PASSAGE GIVEN -

Interview
Composer Daniel Pemberton Talks His Score for Guy Ritchie’s THE MAN FROM U.N.C.L.E.
Working across a wide range of musical mediums, Ivor Novello Award-winning and BAFTA-nominated composer Daniel Pemberton has embraced everything from large scale orchestral and choral works to innovative electronic sound design, live salsa bands to post-rock guitar line-ups.
From THE COUNSELOR, THE AWAKENING and the upcoming STEVE JOBS film, to name a few, Pemberton has delivered another eclectic score – this time Guy Ritchie’s latest movie THE MAN FROM U.N.C.L.E., in theatres Friday, August 14.
Fans of the TV show are familiar with the theme music from composer Jerry Goldsmith, with additional music for the various seasons provided by Morton Stevens, Walter Scharf, Lalo Schifrin, Gerald Fried, Robert Drasnin and Nelson Riddle.
Now comes the film version and a 5-star, international score that exudes the 1960’s as if it was pulled from a time vault. You’re right into the film from the first musical note and drum beat.
Recently the composer and I spoke about his affection for spy movies and on being chosen by Guy Ritchie to take on the music for THE MAN FROM U.N.C.L.E.
WAMG: Guy Ritchie said of your MAN FROM U.N.C.L.E. music, “The score was a very important, fundamental part of the film.” When were you brought onto the project and what did he tell you he was looking for?
Daniel Pemberton: Right from the start. I had a meeting with Guy and he asked me if I wanted to do it. I try to get involved in films as early as possible, that way you write a better, more unique score. I was involved as they edited and we worked in tandem. Guy has an amazing editor James Herbert who had some important musical ideas. I worked with them all the way through the process and we would add my music to the film in different ways.
We would do that 4 or 5 different takes. James is great. He’d say, “We’ve got the scene. Let’s try it a different way.” They’d always be pushing you to try different music that was the most surprising and exciting ones that would end up in the movie.

SHORT TASK - Copy word for word the part of the Pemberton interview that opens with the words containing "Recently the composer" and closes with "in different ways.".

SUPPLIED RECORDS -

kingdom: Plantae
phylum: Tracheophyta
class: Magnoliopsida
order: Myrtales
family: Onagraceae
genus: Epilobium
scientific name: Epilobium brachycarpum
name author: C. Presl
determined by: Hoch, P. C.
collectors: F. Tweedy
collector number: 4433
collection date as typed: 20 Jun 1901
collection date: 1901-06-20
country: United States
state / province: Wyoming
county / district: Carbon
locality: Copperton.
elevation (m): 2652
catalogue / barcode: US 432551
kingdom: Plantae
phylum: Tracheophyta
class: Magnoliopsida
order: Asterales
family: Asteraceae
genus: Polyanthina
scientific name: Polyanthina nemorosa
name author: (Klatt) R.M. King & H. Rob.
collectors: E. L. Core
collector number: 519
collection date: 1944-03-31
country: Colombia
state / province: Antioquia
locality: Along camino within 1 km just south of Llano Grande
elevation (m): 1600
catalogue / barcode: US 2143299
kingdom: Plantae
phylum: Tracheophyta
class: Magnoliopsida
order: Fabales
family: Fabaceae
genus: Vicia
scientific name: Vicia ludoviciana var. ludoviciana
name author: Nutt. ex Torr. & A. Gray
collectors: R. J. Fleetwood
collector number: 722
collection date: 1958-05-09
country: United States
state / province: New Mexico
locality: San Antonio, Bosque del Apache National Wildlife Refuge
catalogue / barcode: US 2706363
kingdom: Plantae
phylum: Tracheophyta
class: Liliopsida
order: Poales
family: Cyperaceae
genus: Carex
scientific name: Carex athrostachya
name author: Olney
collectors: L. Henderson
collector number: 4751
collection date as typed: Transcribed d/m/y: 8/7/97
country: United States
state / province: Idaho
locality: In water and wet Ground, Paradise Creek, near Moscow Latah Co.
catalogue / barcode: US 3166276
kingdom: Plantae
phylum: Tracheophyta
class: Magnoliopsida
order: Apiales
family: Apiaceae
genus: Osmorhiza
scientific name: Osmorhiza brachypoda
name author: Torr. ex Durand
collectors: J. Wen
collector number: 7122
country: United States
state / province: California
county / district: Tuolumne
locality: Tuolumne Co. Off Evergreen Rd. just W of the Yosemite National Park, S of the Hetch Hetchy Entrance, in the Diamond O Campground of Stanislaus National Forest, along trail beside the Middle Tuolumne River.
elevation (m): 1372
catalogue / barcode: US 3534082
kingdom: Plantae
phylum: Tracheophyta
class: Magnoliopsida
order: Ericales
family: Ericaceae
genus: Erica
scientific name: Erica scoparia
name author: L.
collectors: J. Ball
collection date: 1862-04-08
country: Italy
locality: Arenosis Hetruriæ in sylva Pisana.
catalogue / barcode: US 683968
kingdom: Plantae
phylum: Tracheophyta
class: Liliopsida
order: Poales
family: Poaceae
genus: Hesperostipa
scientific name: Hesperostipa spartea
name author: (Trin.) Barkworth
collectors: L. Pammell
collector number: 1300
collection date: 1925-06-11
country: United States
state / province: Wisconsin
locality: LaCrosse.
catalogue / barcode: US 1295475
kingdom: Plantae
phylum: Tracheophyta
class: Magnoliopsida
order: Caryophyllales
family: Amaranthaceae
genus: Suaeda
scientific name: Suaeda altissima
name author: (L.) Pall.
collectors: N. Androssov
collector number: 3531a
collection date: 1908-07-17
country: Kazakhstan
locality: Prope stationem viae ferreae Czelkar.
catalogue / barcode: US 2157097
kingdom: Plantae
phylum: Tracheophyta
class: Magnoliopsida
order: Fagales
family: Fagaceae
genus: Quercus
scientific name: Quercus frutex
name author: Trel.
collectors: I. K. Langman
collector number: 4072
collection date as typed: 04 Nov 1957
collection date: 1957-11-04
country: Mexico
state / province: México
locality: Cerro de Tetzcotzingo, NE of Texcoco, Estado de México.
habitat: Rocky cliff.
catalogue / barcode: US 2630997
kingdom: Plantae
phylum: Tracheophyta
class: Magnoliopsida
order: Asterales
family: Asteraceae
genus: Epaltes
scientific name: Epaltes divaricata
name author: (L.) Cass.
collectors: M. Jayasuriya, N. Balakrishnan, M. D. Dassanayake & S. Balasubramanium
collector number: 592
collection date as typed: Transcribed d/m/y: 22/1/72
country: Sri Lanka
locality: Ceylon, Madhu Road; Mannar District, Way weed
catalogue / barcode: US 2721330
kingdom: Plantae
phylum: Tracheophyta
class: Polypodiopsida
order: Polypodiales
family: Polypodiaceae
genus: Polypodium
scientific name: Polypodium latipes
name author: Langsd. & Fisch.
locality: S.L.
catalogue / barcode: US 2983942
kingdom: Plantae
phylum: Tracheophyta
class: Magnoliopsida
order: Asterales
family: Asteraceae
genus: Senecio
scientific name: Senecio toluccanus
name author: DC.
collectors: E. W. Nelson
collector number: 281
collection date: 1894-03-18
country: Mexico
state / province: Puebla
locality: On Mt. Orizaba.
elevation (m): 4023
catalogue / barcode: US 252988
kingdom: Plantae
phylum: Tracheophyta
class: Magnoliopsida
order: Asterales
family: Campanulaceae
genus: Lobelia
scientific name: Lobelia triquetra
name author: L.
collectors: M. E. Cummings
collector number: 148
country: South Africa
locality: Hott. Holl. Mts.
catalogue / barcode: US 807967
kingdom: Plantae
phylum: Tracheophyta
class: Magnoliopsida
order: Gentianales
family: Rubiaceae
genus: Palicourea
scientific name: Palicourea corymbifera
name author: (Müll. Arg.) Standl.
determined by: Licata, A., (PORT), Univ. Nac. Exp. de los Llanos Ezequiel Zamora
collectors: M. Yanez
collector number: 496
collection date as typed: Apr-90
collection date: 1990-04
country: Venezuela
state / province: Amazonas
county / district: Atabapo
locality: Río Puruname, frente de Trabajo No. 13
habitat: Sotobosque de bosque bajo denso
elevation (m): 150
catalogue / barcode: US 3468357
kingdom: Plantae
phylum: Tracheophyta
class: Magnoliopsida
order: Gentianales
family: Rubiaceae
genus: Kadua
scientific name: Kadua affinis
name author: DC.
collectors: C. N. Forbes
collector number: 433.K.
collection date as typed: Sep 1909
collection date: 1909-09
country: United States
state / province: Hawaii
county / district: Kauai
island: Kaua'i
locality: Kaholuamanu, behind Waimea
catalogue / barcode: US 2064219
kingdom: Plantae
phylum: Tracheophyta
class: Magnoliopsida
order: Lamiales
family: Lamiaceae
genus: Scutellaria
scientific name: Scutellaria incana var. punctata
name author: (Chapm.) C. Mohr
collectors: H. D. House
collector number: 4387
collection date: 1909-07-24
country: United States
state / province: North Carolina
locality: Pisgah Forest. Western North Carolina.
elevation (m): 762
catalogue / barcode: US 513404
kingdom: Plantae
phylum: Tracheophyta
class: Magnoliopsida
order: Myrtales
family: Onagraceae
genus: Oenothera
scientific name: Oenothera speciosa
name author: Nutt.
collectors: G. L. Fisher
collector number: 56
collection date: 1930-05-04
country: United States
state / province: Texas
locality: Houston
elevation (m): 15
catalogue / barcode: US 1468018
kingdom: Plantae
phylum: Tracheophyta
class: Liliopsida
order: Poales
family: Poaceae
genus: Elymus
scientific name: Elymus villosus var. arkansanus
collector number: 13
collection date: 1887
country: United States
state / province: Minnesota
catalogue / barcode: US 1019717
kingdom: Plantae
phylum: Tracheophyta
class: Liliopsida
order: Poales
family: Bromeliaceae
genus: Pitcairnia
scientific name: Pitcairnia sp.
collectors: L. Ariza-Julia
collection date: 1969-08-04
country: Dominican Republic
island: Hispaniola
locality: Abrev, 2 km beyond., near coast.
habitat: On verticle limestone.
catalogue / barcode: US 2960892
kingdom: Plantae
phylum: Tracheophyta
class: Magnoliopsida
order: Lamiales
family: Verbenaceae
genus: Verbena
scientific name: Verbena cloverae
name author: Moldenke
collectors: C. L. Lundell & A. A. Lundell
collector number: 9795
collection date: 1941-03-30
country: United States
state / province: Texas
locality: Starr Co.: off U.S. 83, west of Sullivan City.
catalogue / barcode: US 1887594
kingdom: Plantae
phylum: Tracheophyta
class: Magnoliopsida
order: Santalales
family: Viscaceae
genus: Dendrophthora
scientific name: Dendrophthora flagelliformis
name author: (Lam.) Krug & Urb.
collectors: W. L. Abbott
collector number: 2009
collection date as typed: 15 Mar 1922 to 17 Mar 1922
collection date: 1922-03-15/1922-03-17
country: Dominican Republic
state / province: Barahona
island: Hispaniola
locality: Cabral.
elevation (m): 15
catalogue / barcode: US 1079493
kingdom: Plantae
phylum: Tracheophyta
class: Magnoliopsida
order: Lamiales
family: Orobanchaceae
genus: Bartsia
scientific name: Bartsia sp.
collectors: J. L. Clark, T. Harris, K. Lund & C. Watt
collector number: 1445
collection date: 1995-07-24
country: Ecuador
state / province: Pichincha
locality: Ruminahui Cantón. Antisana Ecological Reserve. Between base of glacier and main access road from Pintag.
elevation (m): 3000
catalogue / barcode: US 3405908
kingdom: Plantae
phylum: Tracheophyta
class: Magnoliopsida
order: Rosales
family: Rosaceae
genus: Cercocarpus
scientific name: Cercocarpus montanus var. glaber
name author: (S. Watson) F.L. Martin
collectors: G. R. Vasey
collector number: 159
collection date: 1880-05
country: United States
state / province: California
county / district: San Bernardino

CORRECT OUTPUT -
Recently the composer and I spoke about his affection for spy movies and on being chosen by Guy Ritchie to take on the music for THE MAN FROM U.N.C.L.E.
WAMG: Guy Ritchie said of your MAN FROM U.N.C.L.E. music, “The score was a very important, fundamental part of the film.” When were you brought onto the project and what did he tell you he was looking for?
Daniel Pemberton: Right from the start. I had a meeting with Guy and he asked me if I wanted to do it. I try to get involved in films as early as possible, that way you write a better, more unique score. I was involved as they edited and we worked in tandem. Guy has an amazing editor James Herbert who had some important musical ideas. I worked with them all the way through the process and we would add my music to the film in different ways.